Abstract

It was recognized at a relatively early stage of medical history that injury or disease of the brain in adult patients could cause a loss of a specific cognitive skill such as the ability to name objects or the ability to read. Indeed observations of this type were often employed as an argument in favor of localization of function in the brain. Thus specific anomia or "loss of memory for words" was clearly described in the 16th century and the syndrome of alexia without agraphia was identified in the 17th century. But neither physicians nor educators were as quick to recognize that children might also suffer from specific cognitive disabilities as a consequence of congenital or early acquired disease. It was only in 1853 that the Dublin otologist, William Wilde, published his observations on children who were "dumb, but not deaf," i.e., suffering from specific language disability. As we know, developmental dyslexia went unrecognized until the end of the 19th century when Morgan published his famous case report.
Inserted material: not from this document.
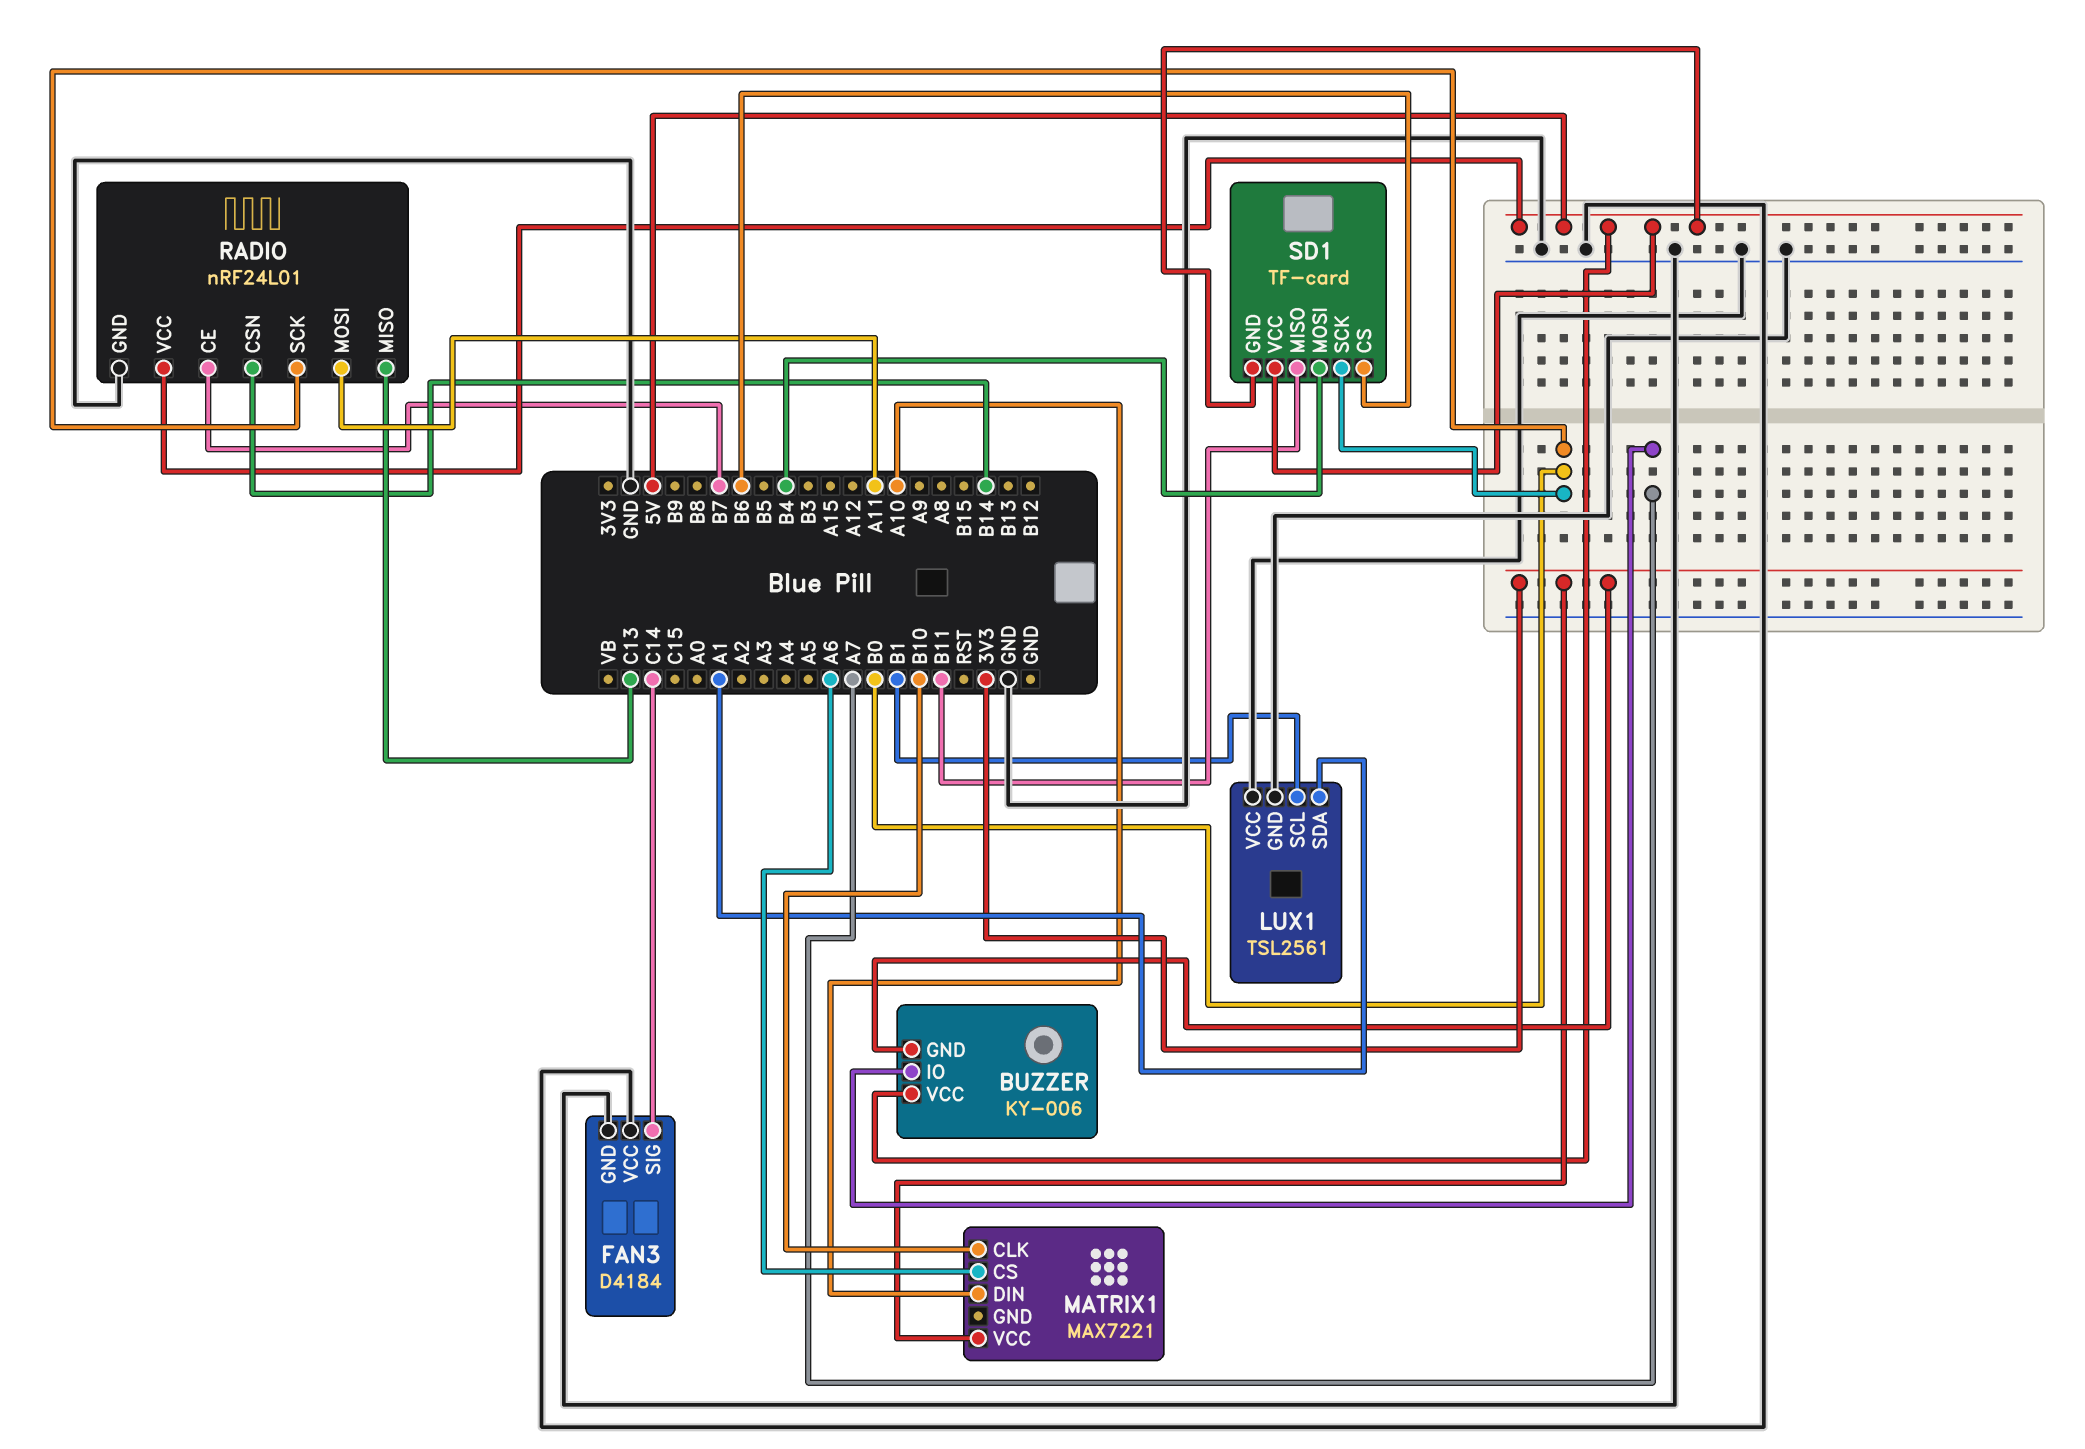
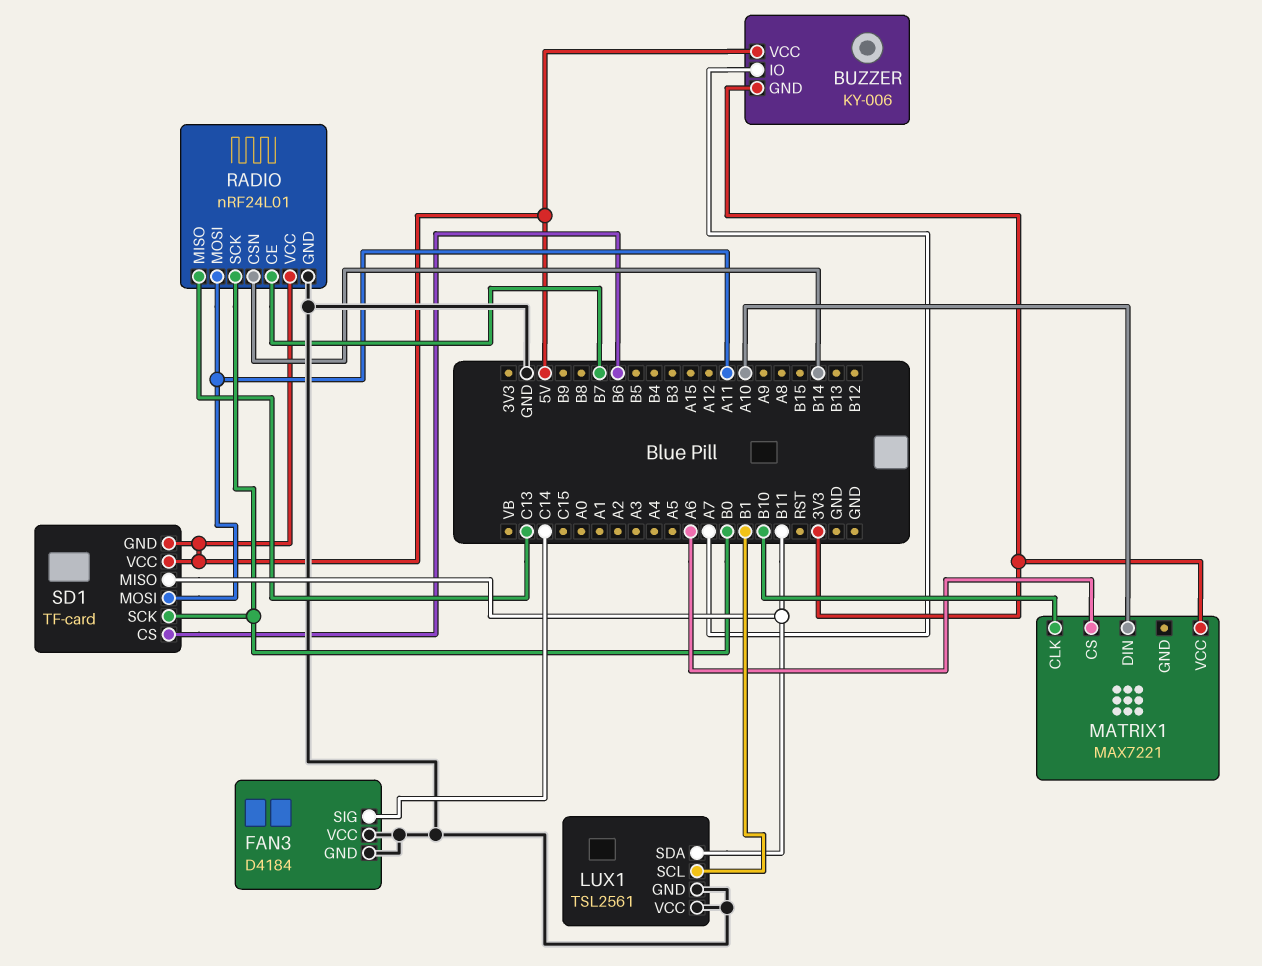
LUX1 pin SDA: A1 -> B11
SD1 pin MOSI: B4 -> A11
As so often happens, once the attention of physicians was called to the condition, they immediately observed it in their practice and a steady stream of papers on dyslexia appeared in the English and German medical literature between 1900 and 1910. Somewhat later, clinical psychologists recognized dyslexia as a distinctive condition and attempted to relate its occurrence to more basic defects in visualization, auditory perception and associational processes. On the other hand, educators were less ready to accept the real existence of "congenital wordblindness" as a clinical entity.